**TASK PROMPT:**
Strip out the pictures and transcribe the records that follow exactly.

**PROVIDED RECORDS:**
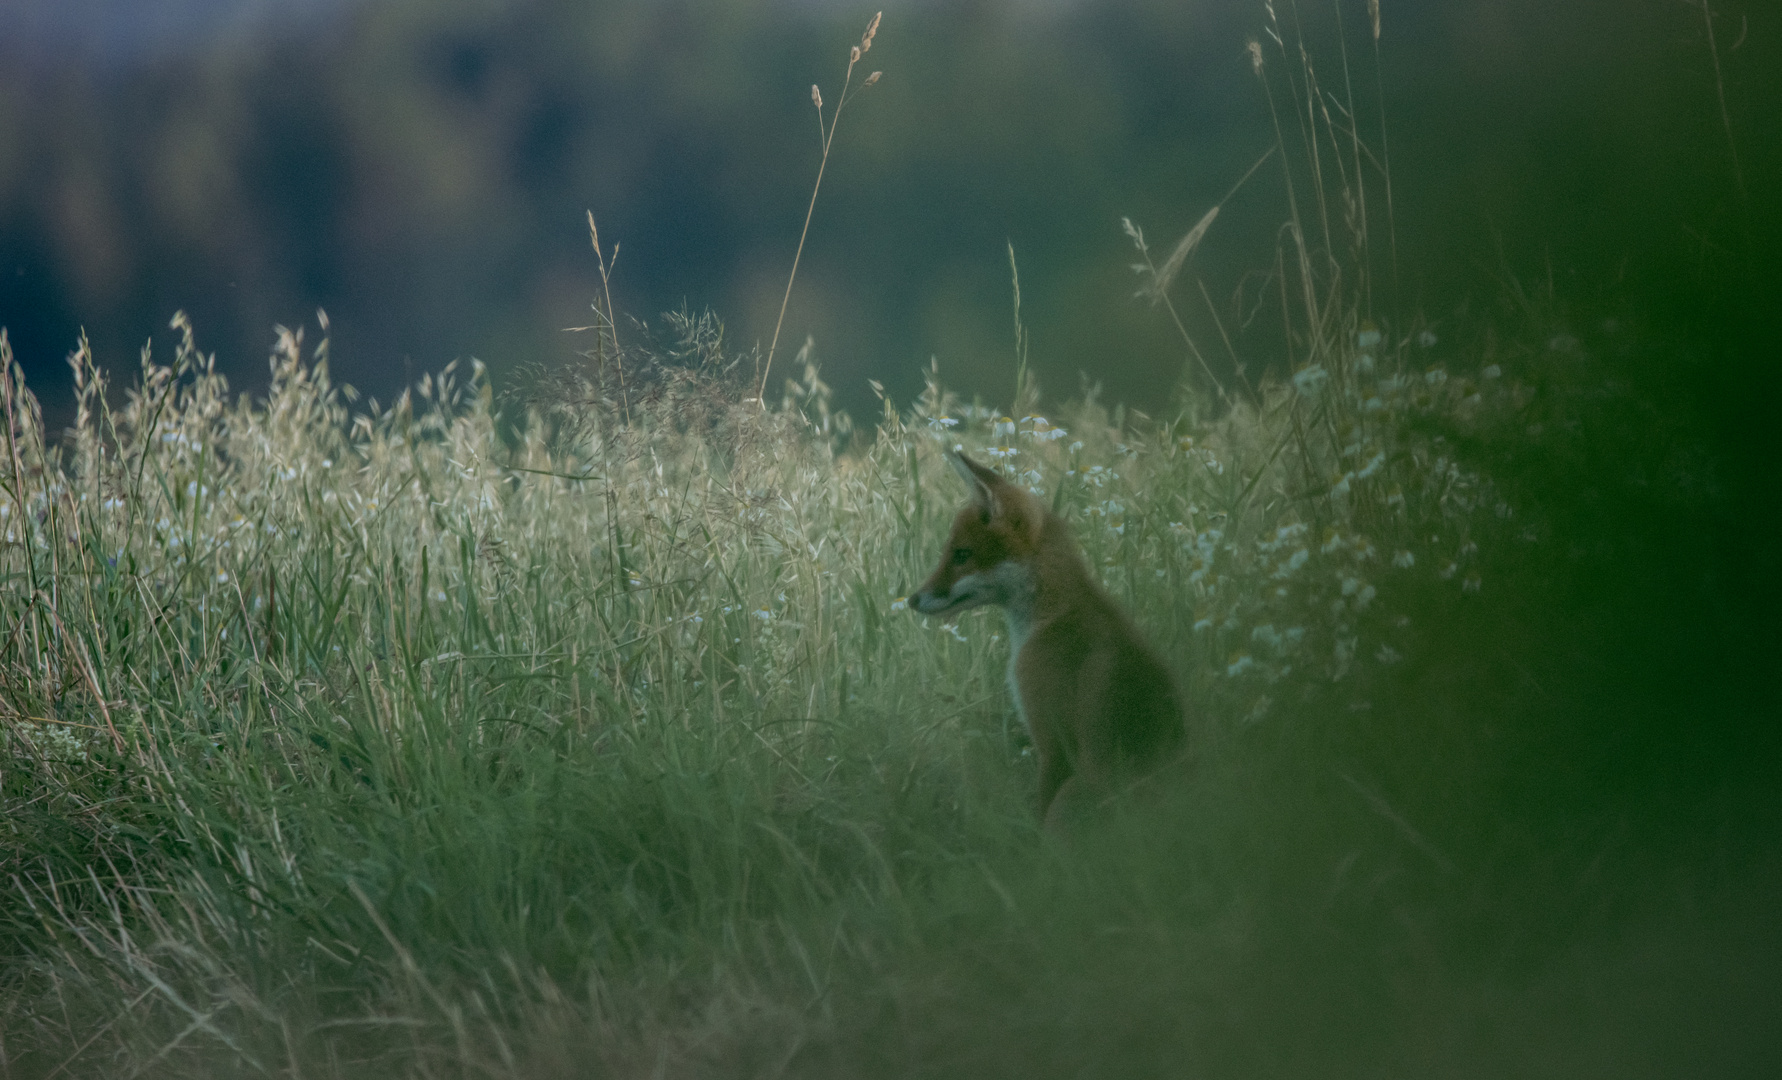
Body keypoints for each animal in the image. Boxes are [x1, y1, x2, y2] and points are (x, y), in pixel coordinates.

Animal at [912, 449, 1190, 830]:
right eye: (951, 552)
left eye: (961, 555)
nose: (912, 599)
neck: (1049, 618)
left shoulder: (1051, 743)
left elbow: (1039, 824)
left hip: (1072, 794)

**EXERCISE OUTPUT:**
Body keypoints for each animal in the image. Boxes are [x1, y1, x2, y2] and points are (x, y), in pixel coordinates.

Animal at [912, 449, 1190, 830]:
right eye: (951, 552)
left eye: (961, 555)
nose: (912, 599)
neck: (1049, 618)
left shoulder: (1051, 743)
left elbow: (1039, 824)
left hip: (1072, 794)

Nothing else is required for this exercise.